Tim Broad, Lighthouse Toys
Toddlers learn about size, shape, colour, communication skills and spatial awareness through playing with toys rather than using a phone or tablet and apps. There is a place for a few toys that incorporate simple technology and aid development of cause and effect and use of switches etc.
Melanie Jefferey, The Enchanted Kids Company
There is no need for toddlers to have any tech toys whatsoever. They largely do not teach them anything and certainly do not inspire imagination, creativity or any skills toddlers need to develop. They do not even
introduce toddlers to fundamental technological skills, just the ability to press a button and get a response: a skill that many animals easily pick up.
Julian Adjare, The Marble Run Shop
If tech means screens then it should be 0 per cent of a child’s toy box. If tech means a talking bear or musical toy, then up to 20 per cent would be ok in my opinion.

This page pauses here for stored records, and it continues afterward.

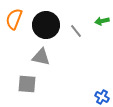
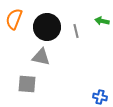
green arrow: rotated 24 degrees clockwise
black circle: moved 1 px right, 2 px down
gray line: rotated 24 degrees clockwise
blue cross: moved 2 px left; rotated 16 degrees counterclockwise
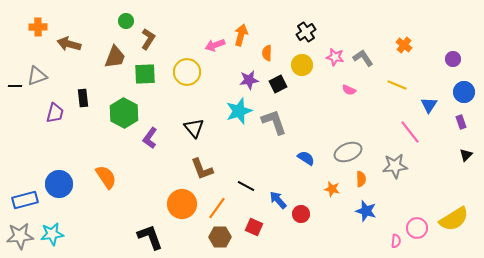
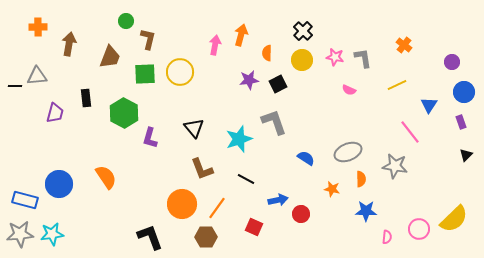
black cross at (306, 32): moved 3 px left, 1 px up; rotated 12 degrees counterclockwise
brown L-shape at (148, 39): rotated 20 degrees counterclockwise
brown arrow at (69, 44): rotated 85 degrees clockwise
pink arrow at (215, 45): rotated 120 degrees clockwise
brown trapezoid at (115, 57): moved 5 px left
gray L-shape at (363, 58): rotated 25 degrees clockwise
purple circle at (453, 59): moved 1 px left, 3 px down
yellow circle at (302, 65): moved 5 px up
yellow circle at (187, 72): moved 7 px left
gray triangle at (37, 76): rotated 15 degrees clockwise
yellow line at (397, 85): rotated 48 degrees counterclockwise
black rectangle at (83, 98): moved 3 px right
cyan star at (239, 111): moved 28 px down
purple L-shape at (150, 138): rotated 20 degrees counterclockwise
gray star at (395, 166): rotated 15 degrees clockwise
black line at (246, 186): moved 7 px up
blue rectangle at (25, 200): rotated 30 degrees clockwise
blue arrow at (278, 200): rotated 120 degrees clockwise
blue star at (366, 211): rotated 15 degrees counterclockwise
yellow semicircle at (454, 219): rotated 12 degrees counterclockwise
pink circle at (417, 228): moved 2 px right, 1 px down
gray star at (20, 236): moved 2 px up
brown hexagon at (220, 237): moved 14 px left
pink semicircle at (396, 241): moved 9 px left, 4 px up
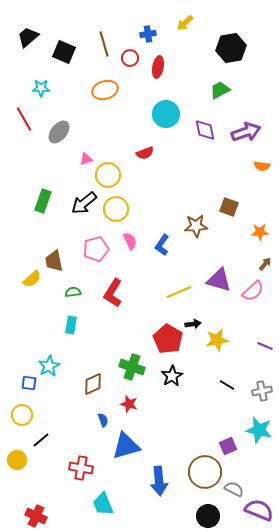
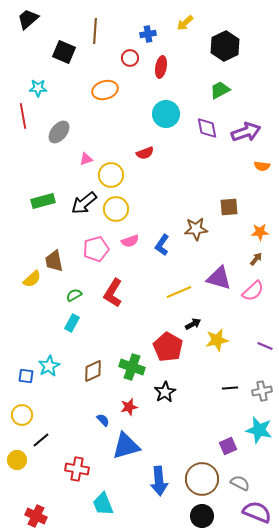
black trapezoid at (28, 37): moved 18 px up
brown line at (104, 44): moved 9 px left, 13 px up; rotated 20 degrees clockwise
black hexagon at (231, 48): moved 6 px left, 2 px up; rotated 16 degrees counterclockwise
red ellipse at (158, 67): moved 3 px right
cyan star at (41, 88): moved 3 px left
red line at (24, 119): moved 1 px left, 3 px up; rotated 20 degrees clockwise
purple diamond at (205, 130): moved 2 px right, 2 px up
yellow circle at (108, 175): moved 3 px right
green rectangle at (43, 201): rotated 55 degrees clockwise
brown square at (229, 207): rotated 24 degrees counterclockwise
brown star at (196, 226): moved 3 px down
pink semicircle at (130, 241): rotated 96 degrees clockwise
brown arrow at (265, 264): moved 9 px left, 5 px up
purple triangle at (219, 280): moved 2 px up
green semicircle at (73, 292): moved 1 px right, 3 px down; rotated 21 degrees counterclockwise
black arrow at (193, 324): rotated 21 degrees counterclockwise
cyan rectangle at (71, 325): moved 1 px right, 2 px up; rotated 18 degrees clockwise
red pentagon at (168, 339): moved 8 px down
black star at (172, 376): moved 7 px left, 16 px down
blue square at (29, 383): moved 3 px left, 7 px up
brown diamond at (93, 384): moved 13 px up
black line at (227, 385): moved 3 px right, 3 px down; rotated 35 degrees counterclockwise
red star at (129, 404): moved 3 px down; rotated 30 degrees counterclockwise
blue semicircle at (103, 420): rotated 24 degrees counterclockwise
red cross at (81, 468): moved 4 px left, 1 px down
brown circle at (205, 472): moved 3 px left, 7 px down
gray semicircle at (234, 489): moved 6 px right, 6 px up
purple semicircle at (259, 510): moved 2 px left, 2 px down
black circle at (208, 516): moved 6 px left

Zandra Johnson, Fairytale Children’s Furniture
There is some serious and worrying results published of recent research into the effects on the developing brain by the use of computer technology.
Cate O’Neill, Petalina
Surely technological toys limit the development of the imagination and independent thought? The lack of technology is what is so brilliant about playing with dolls because a doll will do anything that a child wants it to do because their play is all from their imagination. I’m not keen on dolls with functions for this reason because they limit the play to what they ‘do’. Long live simple old fashioned toys and books.
Paul Baker, Tiny Toy Shop
Too much too early stunts imagination.